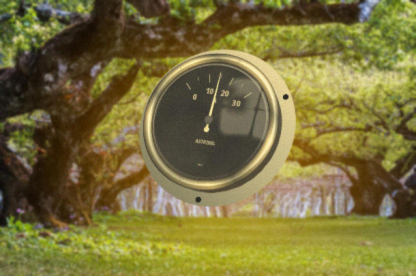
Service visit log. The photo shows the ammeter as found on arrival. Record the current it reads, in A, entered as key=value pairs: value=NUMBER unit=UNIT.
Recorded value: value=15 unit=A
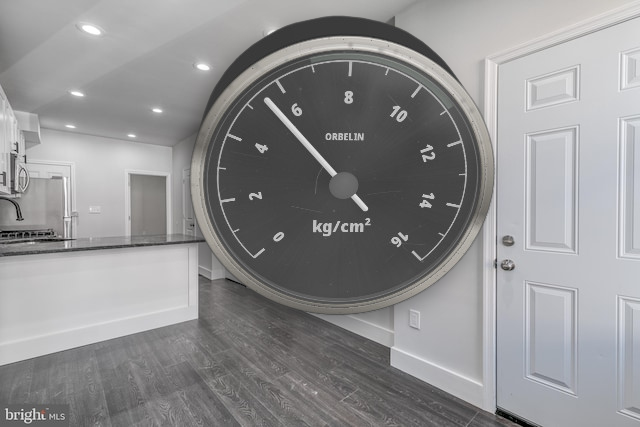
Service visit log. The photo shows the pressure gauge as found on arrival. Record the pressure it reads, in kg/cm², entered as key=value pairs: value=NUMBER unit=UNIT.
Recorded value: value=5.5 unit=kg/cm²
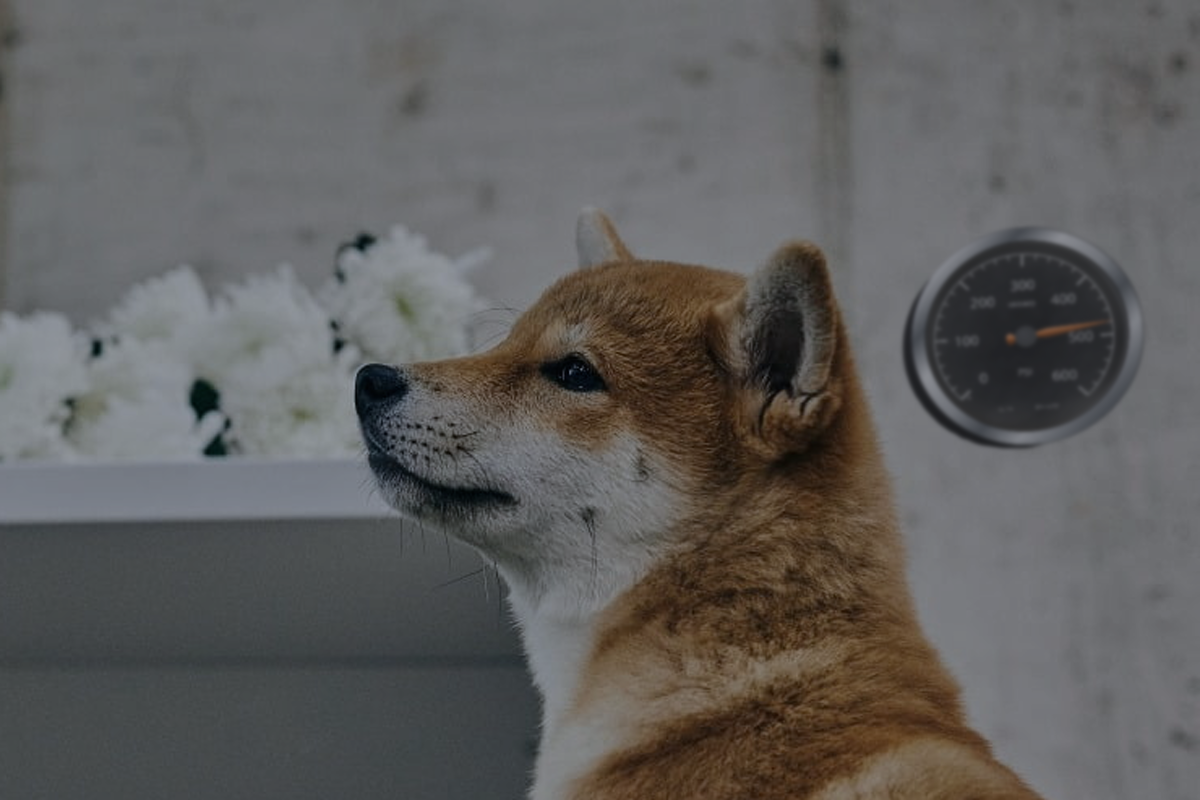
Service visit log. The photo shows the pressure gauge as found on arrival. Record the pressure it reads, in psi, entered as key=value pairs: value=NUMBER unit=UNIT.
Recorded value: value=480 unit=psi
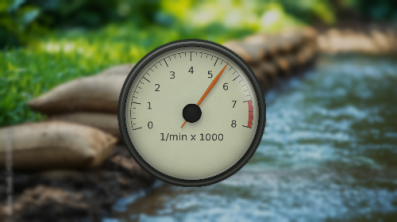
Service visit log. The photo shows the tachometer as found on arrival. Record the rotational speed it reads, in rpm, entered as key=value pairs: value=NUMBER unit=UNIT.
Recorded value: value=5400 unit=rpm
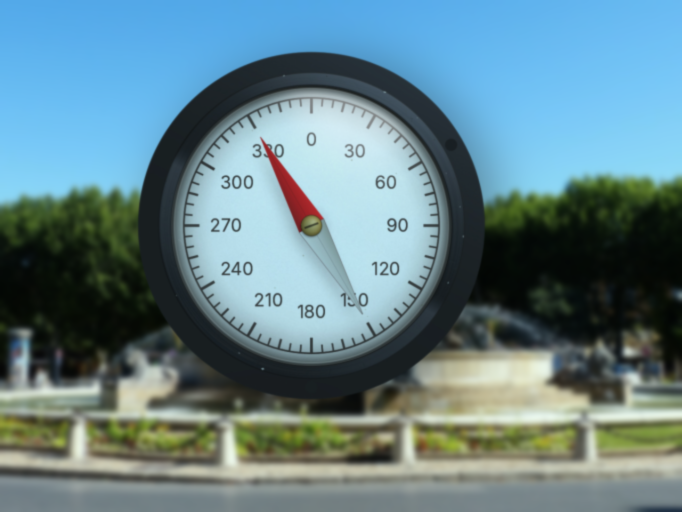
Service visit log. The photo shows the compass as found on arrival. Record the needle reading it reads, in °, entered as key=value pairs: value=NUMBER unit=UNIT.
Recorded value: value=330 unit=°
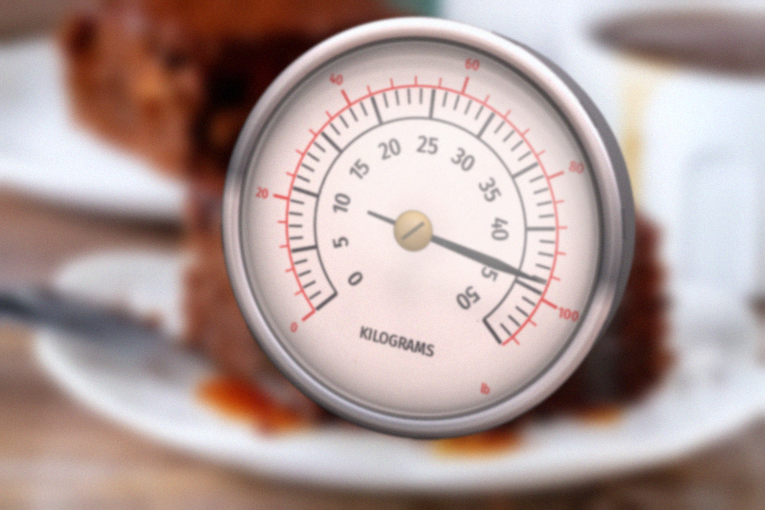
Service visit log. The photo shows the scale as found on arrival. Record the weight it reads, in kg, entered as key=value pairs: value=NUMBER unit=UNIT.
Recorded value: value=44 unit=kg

● ● ● ●

Exercise requirements – Can you render all of the material above as a Markdown table with a "Row" column for the row number and an "Entry" column for the line, leaving out blank lines and the pictures?

Response to the exercise –
| Row | Entry |
|---|---|
| 1 | Service visit log. The photo shows the ammeter as found on arrival. Record the current it reads, in A, entered as key=value pairs: value=NUMBER unit=UNIT. |
| 2 | Recorded value: value=15 unit=A |
| 3 | Service visit log. The photo shows the pressure gauge as found on arrival. Record the pressure it reads, in kg/cm², entered as key=value pairs: value=NUMBER unit=UNIT. |
| 4 | Recorded value: value=5.5 unit=kg/cm² |
| 5 | Service visit log. The photo shows the pressure gauge as found on arrival. Record the pressure it reads, in psi, entered as key=value pairs: value=NUMBER unit=UNIT. |
| 6 | Recorded value: value=480 unit=psi |
| 7 | Service visit log. The photo shows the tachometer as found on arrival. Record the rotational speed it reads, in rpm, entered as key=value pairs: value=NUMBER unit=UNIT. |
| 8 | Recorded value: value=5400 unit=rpm |
| 9 | Service visit log. The photo shows the compass as found on arrival. Record the needle reading it reads, in °, entered as key=value pairs: value=NUMBER unit=UNIT. |
| 10 | Recorded value: value=330 unit=° |
| 11 | Service visit log. The photo shows the scale as found on arrival. Record the weight it reads, in kg, entered as key=value pairs: value=NUMBER unit=UNIT. |
| 12 | Recorded value: value=44 unit=kg |